“şiirbaz adam konuştu”
yalınayak gökler geziyorum
biz’ce yaşamayı hakim kılmak esastır!
diyorum,
yüzyıllık bir başkumandan edasıyla,
aşka özgürlüğünü bahşederek.
sonra;
sonra,
seni düşünüyorum, kitaplar anlam kazanıyor
seni düşünüyorum, şiirler var oluyor
seni düşünüyorum, sevmek için.yine.
“üzeri örtülü bilinçaltım kalemler yutuyor”
eski bir filozof hiç tanrısını hapsediyor
tebaası tarafından katledilmiş hükümdarın intikam çığlıkları titretiyor cehenneti
uçsuz bucaksız göklerin merhametsiz tanrısı
sana aşık oluyor, tanrıçalar durumdan rahatsız
savaşlar çıkıyor,
tanrılar ölümsüz,
çocuklar ölümlü.
yaşayan birisi için çok anlam ifade etmez!

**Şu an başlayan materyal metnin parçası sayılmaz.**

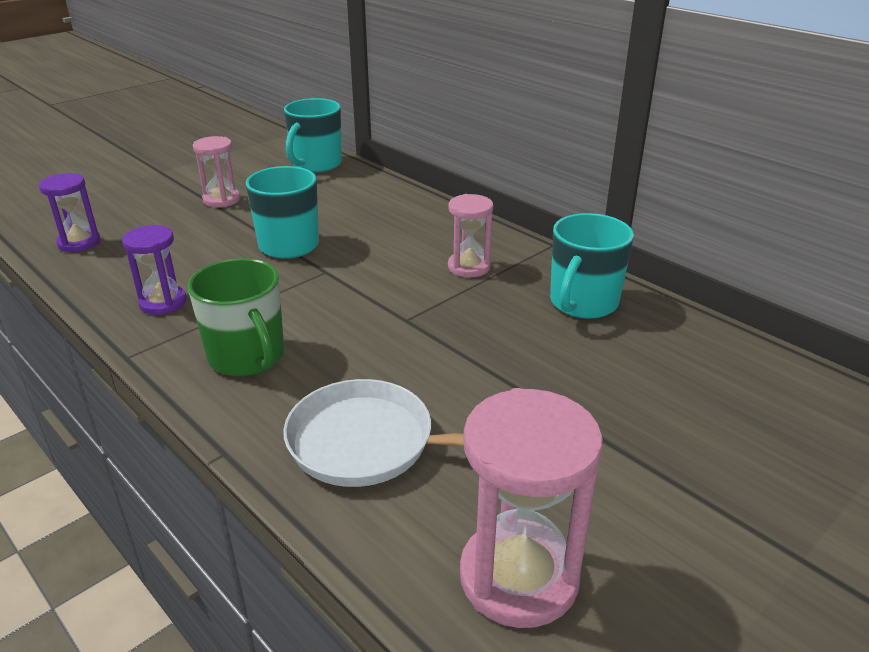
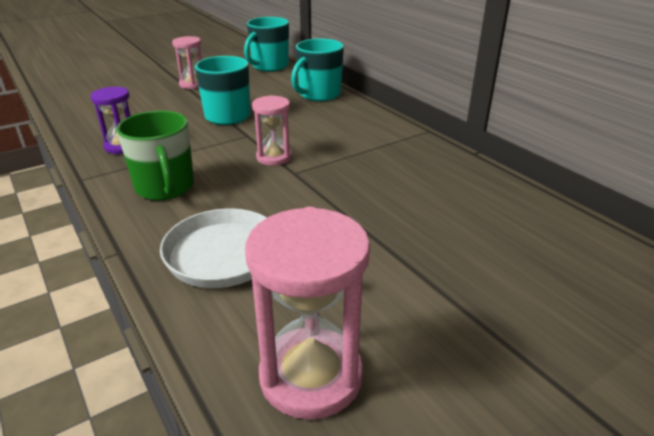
camera: 10 degrees right, 0 degrees up
purple hourglass [39,173,100,252] -> none
pink hourglass [448,194,493,277] -> pink hourglass moved to [252,95,292,166]
turquoise mug [550,213,634,319] -> turquoise mug moved to [291,39,344,101]

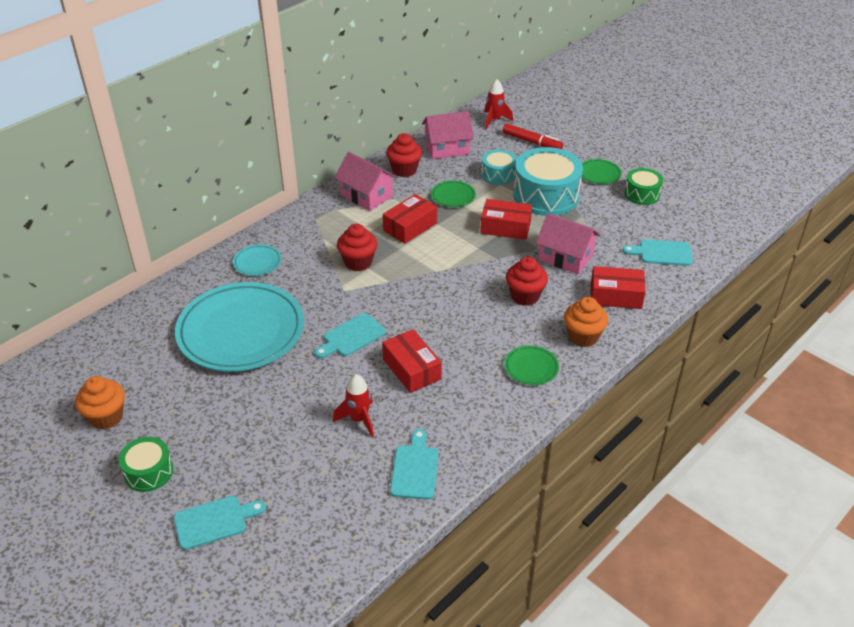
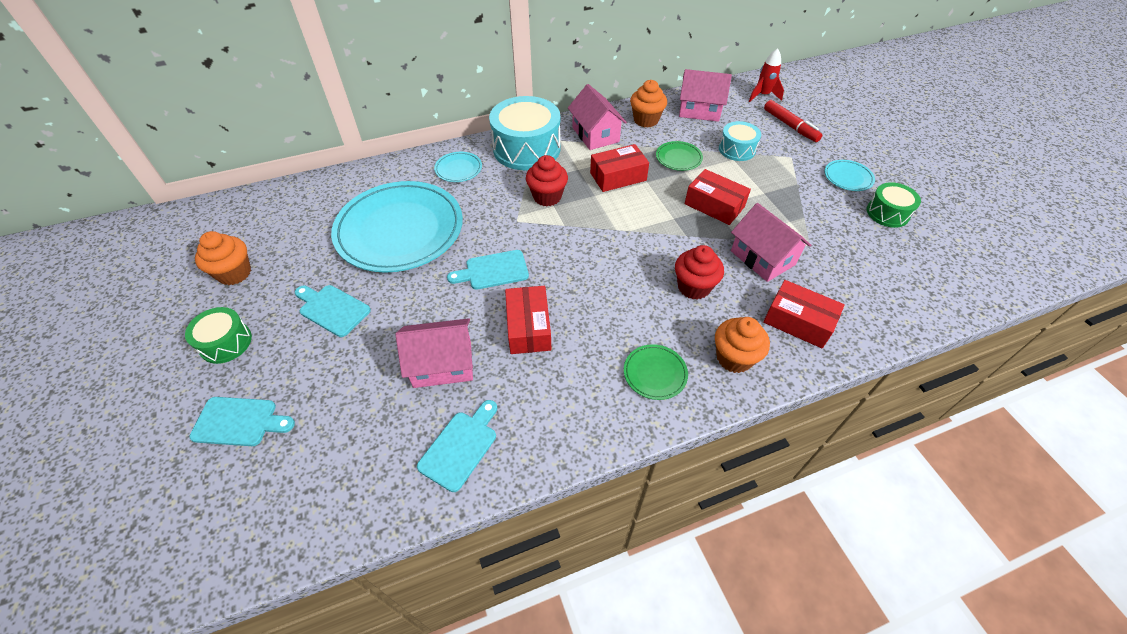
camera: 25 degrees right, 10 degrees up
red rocket [333,374,374,437] -> pink house [395,318,473,388]
red cupcake [386,133,422,177] -> orange cupcake [630,80,667,128]
turquoise drum [513,147,583,216] -> turquoise drum moved to [489,96,561,170]
green plate [582,159,622,184] -> turquoise plate [824,160,875,191]
turquoise cutting board [622,239,693,266] -> turquoise cutting board moved to [295,285,371,337]

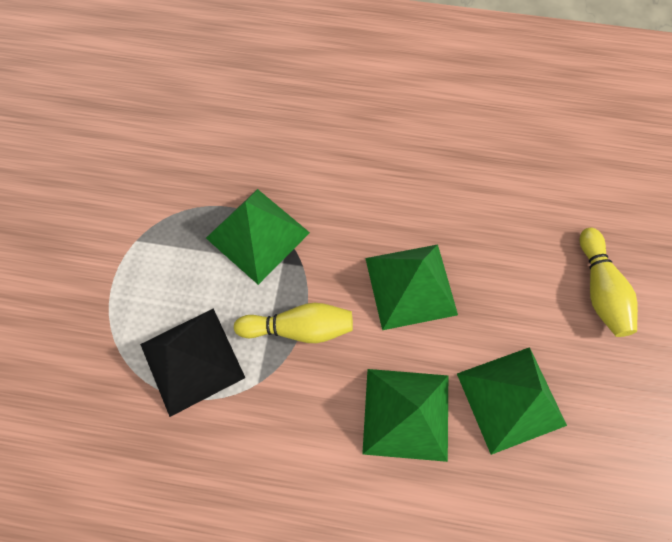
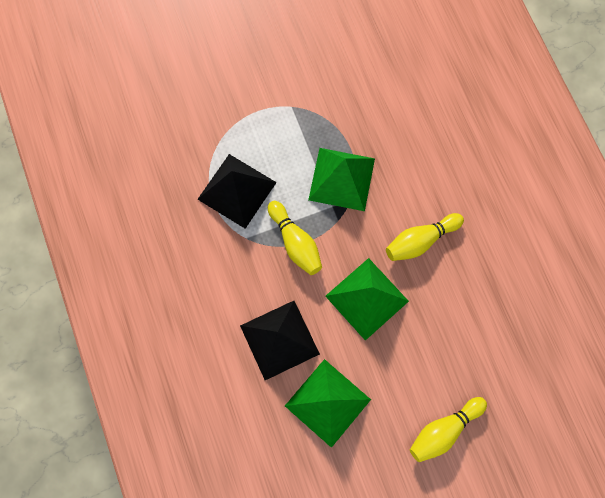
camera: 60 degrees right, 5 degrees up
green pyramid [362,369,448,462] -> black pyramid [240,301,320,380]
none -> yellow bowling pin [386,213,464,261]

“bazı anlarda bilinçüstüm üstün geliyor”
savaşlar bitiyor, kendimle çelişiyorum
seni seviyorum, kızıl akşamüstü denizlerinde
eski tek tanrı gibi
dünyalar yaratıyorum, gözlerinden.
sorular tükenmiyor, kavgam devam ediyor,
yorgun ruhumun aciz aşkıyla
“yeryüzünde, diyorum,
birbirleri için yaşamayı öğrenmeli insanlar!”
bir ikindi tanrısıyla sohbetinden tanırım onu
silahlar kuşanmış gençlerin anıtları önlerinde
aşka vakitleri kalmamış,
galatadaki bir müslümanın yahudi kilisesinde
idam mahkumuydular o esrik semtlerde
ölmek’çin gençtiler.
kanları deli, kavgaları bitik, konuştukları kadar
belki o kadar bile tanımadım.
“yiterken ölümden korkup ölmek için yaşayanlar,
ölüm bilinçli konuştu,
ölmek onursuz bir eylemdir!”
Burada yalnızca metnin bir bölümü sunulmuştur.